Practical use case: Matching unknown characters in a pattern where you know the surrounding structure but not every character — for example, parsing log lines where a status code position is fixed.

Quantifiers: Control How Much You Match

Quantifiers tell the regex engine how many times a token should be matched. They always apply to the immediately preceding element.

Core Quantifiers

*      → 0 or more times
+      → 1 or more times
?      → 0 or 1 time (makes the preceding element optional)
{n}    → exactly n times
{n,}   → n or more times
{n,m}  → between n and m times (inclusive)

Examples in Context

colou?r       → matches "color" and "colour" (u is optional)
\d+           → matches "1", "42", "8675309" (one or more digits)
\d{3}-\d{4}  → matches "555-1234" (phone number segment)
a{2,4}        → matches "aa", "aaa", "aaaa" — not "a" or "aaaaa"
.*            → matches anything (including empty string)
.+            → matches anything with at least one character

Greedy vs. Lazy

By default, quantifiers are greedy — they match as much as possible. Adding a ? after any quantifier makes it lazy — it matches as little as possible.

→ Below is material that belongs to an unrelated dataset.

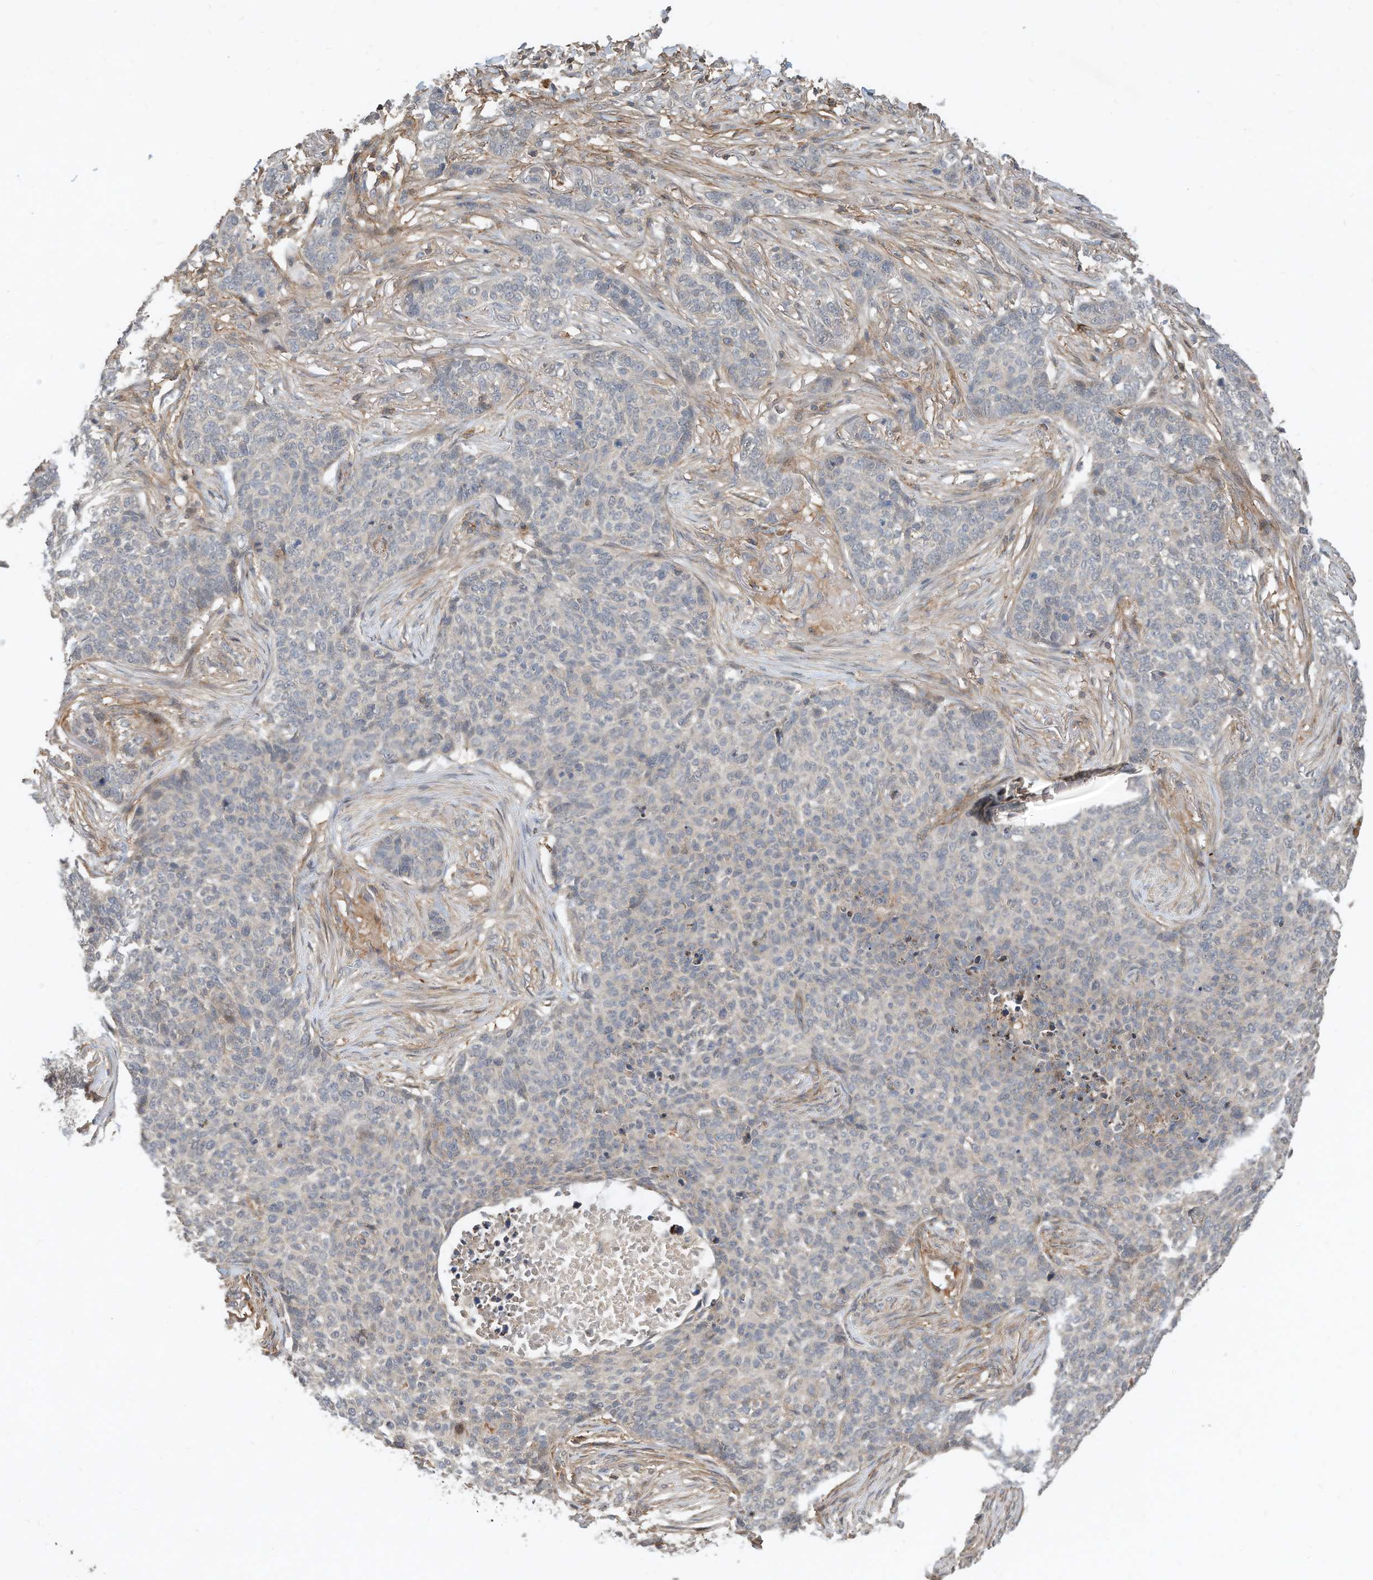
{"staining": {"intensity": "negative", "quantity": "none", "location": "none"}, "tissue": "skin cancer", "cell_type": "Tumor cells", "image_type": "cancer", "snomed": [{"axis": "morphology", "description": "Basal cell carcinoma"}, {"axis": "topography", "description": "Skin"}], "caption": "High magnification brightfield microscopy of skin cancer (basal cell carcinoma) stained with DAB (brown) and counterstained with hematoxylin (blue): tumor cells show no significant positivity. (DAB immunohistochemistry visualized using brightfield microscopy, high magnification).", "gene": "CPAMD8", "patient": {"sex": "male", "age": 85}}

# Input: "<b>bold</b> and <i>italic</i>"

<.*>      → greedy: matches "<b>bold</b> and <i>italic</i>" (entire string)
<.*?>     → lazy:   matches "<b>", then "</b>", then "<i>", then "</i>"

This distinction matters enormously when parsing HTML, JSON, or any format with repeating delimiters. When in doubt, test both behaviors in the Regex Playground before committing to a pattern.

Anchors: Pin Your Pattern to a Position

Anchors don’t match characters — they match positions within the string. They’re critical for ensuring your pattern doesn’t match inside a longer word or at an unexpected location.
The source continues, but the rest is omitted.